# Eigenvectors of $\tiny\begin{bmatrix} 4 & 0 \\ 1 & 2 \end{bmatrix}$

Find the eigenvectors of $\begin{bmatrix} 4 & 0 \\ 1 & 2 \end{bmatrix}$.

I did the following:

$\det(A-I\gamma)=0 \Rightarrow \begin{cases}\gamma=4 \\ \gamma=2 \end{cases}$

For $\gamma=4$:

$\begin{bmatrix} 0 & 0 \\ 1 & -2 \end{bmatrix} \begin{bmatrix} x_1 \\ x_2 \end{bmatrix}=\begin{bmatrix} 0 \\ 0 \end{bmatrix}$

$x_1=2x_2 \Rightarrow x=\begin{bmatrix} 2 \\ 1\end{bmatrix}$

Then I proceed to $\gamma=2$ to find the second eigenvector:

$\begin{bmatrix} 2 & 0 \\ 1 & 0 \end{bmatrix} \begin{bmatrix} x_1 \\ x_2 \end{bmatrix}=\begin{bmatrix} 0 \\ 0 \end{bmatrix}$

The system ends up as:

$\begin{cases} 2x_1+0x_2=0 \\ x_1+0x_2=0 \end{cases} \Rightarrow x_1=0$

I don't have a value for $x_2$ so, whats my second eigenvector?

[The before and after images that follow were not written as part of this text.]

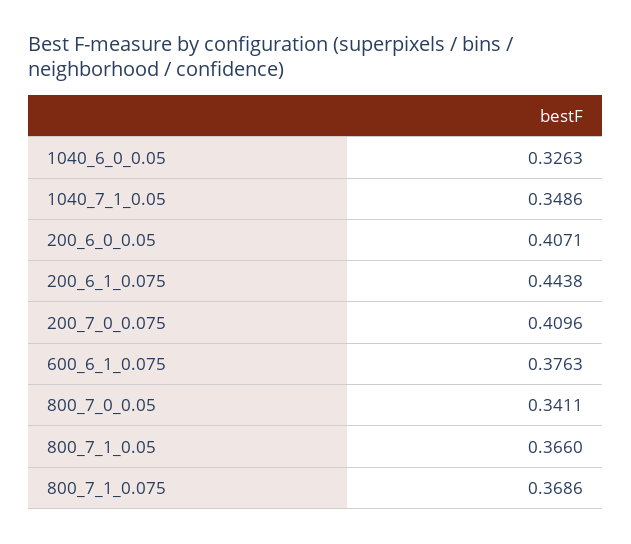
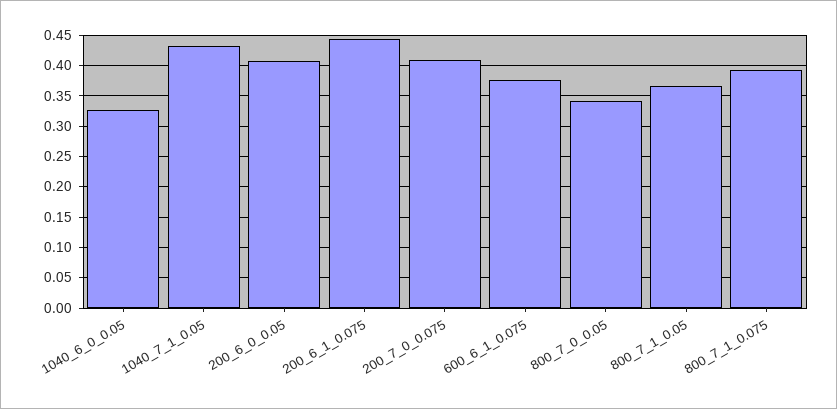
  {
    "1040_6_0_0.05": 0.3263,
-   "1040_7_1_0.05": 0.3486,
+   "1040_7_1_0.05": 0.43,
    "200_6_0_0.05": 0.4071,
    "200_6_1_0.075": 0.4438,
    "200_7_0_0.075": 0.4096,
    "600_6_1_0.075": 0.3763,
    "800_7_0_0.05": 0.3411,
    "800_7_1_0.05": 0.366,
-   "800_7_1_0.075": 0.3686
+   "800_7_1_0.075": 0.39
  }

• Your eigenvector is whatever you like satisfying $x_1=0$. For example, $(0,1)$. – vadim123 Jul 9 '15 at 17:01
• I often multiply the the result $v_n$ by $t$, because it gives me confidence in problems which can be interpreted geometrically. – Eemil Wallin Jul 9 '15 at 17:29

"You don't have a value" means that $x_2$ is arbitrary. In this case, the eigenspace contains the vectors $(0,x_2)$ for arbitrary $x_2$. Thus, it is generated by $(0,1)$.
Just like what happened in the first one, there, $x_2$ was also arbitrary. If you had values for both quantities, you wouldn't have had a generating vector.